Technical Audits (Multiple Universities)

Performance, accessibility, SEO, CMS architecture, browser compatibility. I run audits covering 400+ pages using Unlighthouse and Core Web Vitals, then write up what's actually worth fixing first.

Xavier University Component Library

50+ custom CMS components across seven categories. Each one documented with architecture details, field specs, rendered output, accessibility notes, and responsive behavior. The docs are the product.

Butte College CMS Integration

20+ custom components: decision trees, Instagram API feeds, responsive images, YouTube embeds, drag-and-drop page builder. Built documentation so editors could build pages without filing a ticket.

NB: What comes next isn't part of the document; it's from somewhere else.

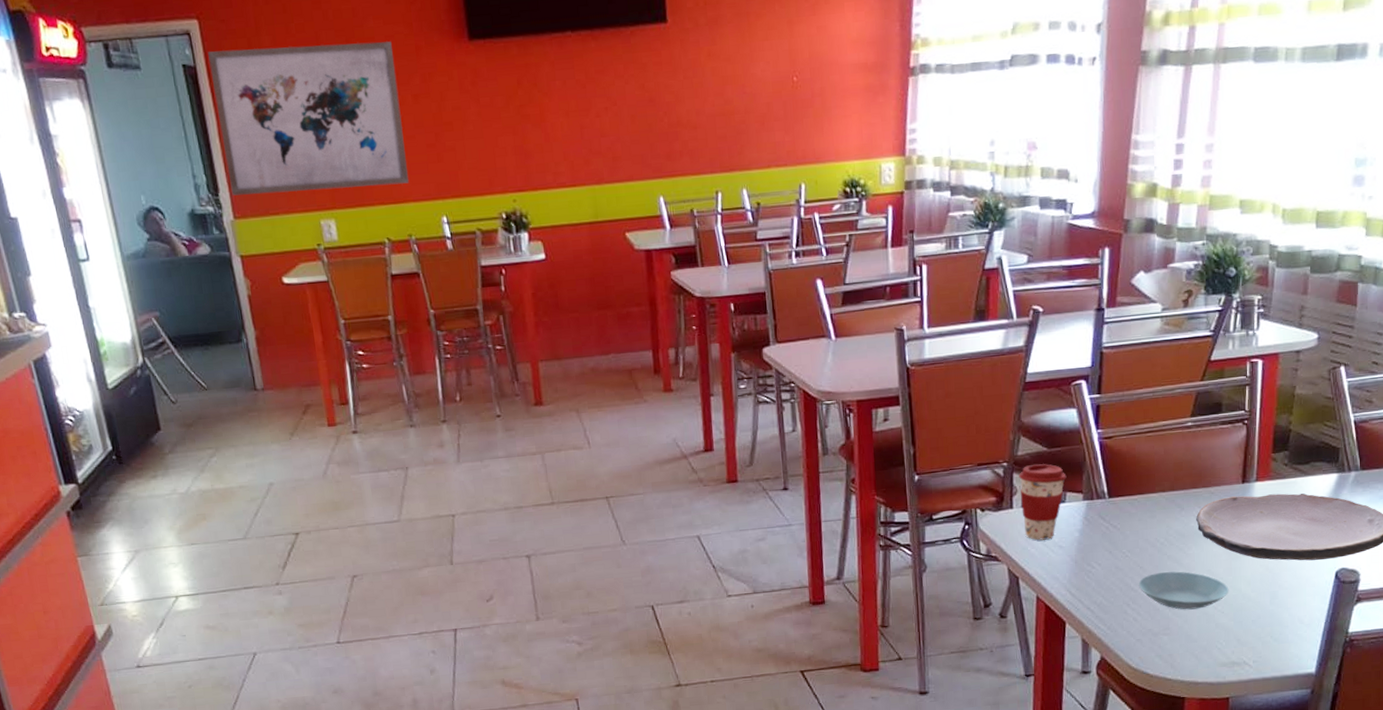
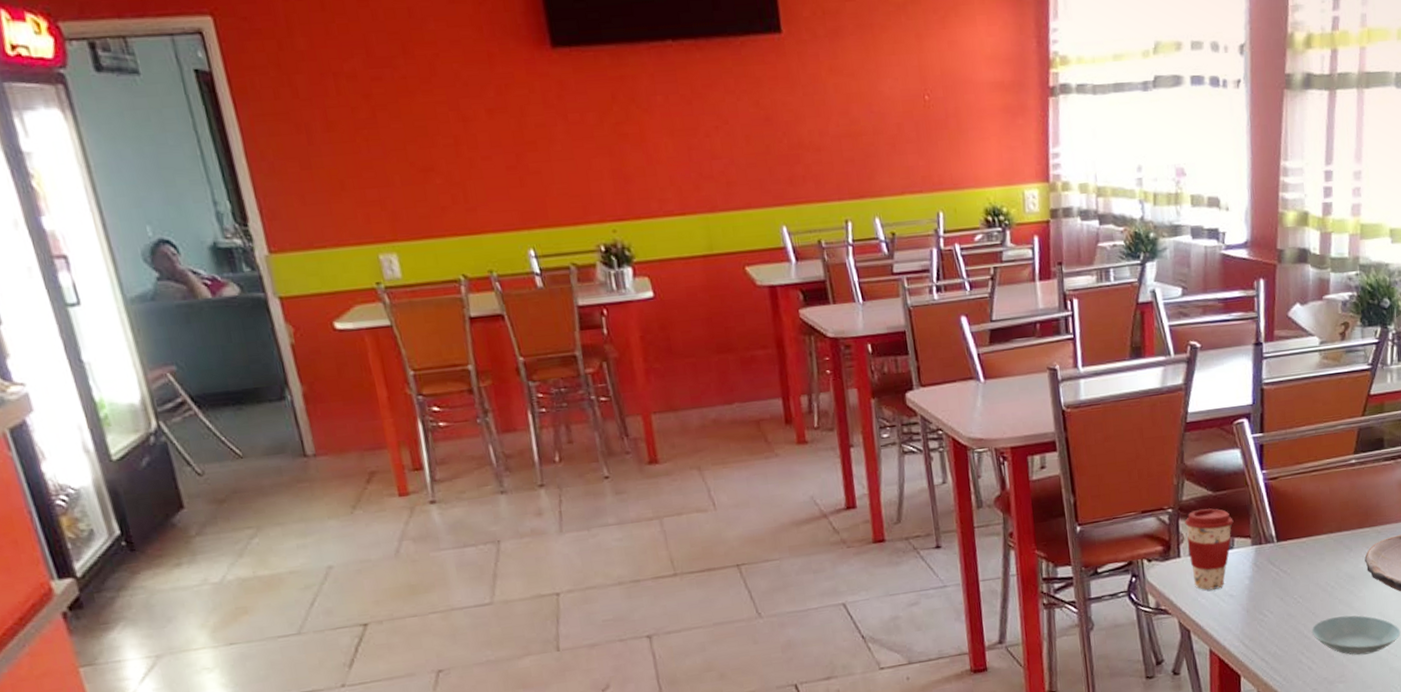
wall art: present [208,41,410,196] -> none [227,47,487,226]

Lincoln University Publications System

Search, filtering, sorting, pagination. Two workflows depending on whether content lives on a page or as a downloadable file. Editors pick whichever fits.

The Scranton Journal

Built from scratch at the University of Scranton. Went through a full responsive redesign. Presented the responsive redesign approach at Cascade User Conference 2016.

Tools I Work With

  • Cascade CMS
  • Velocity
  • JavaScript
  • HTML
  • CSS
  • Figma
  • Jira Service Desk
  • GitHub
  • Intercom
  • REST APIs
  • Web Services

How I Work

I document everything, keep scope tight, and write code that another developer can pick up without a lengthy walkthrough. A good project solves the problem it set out to solve — and doesn't create new ones.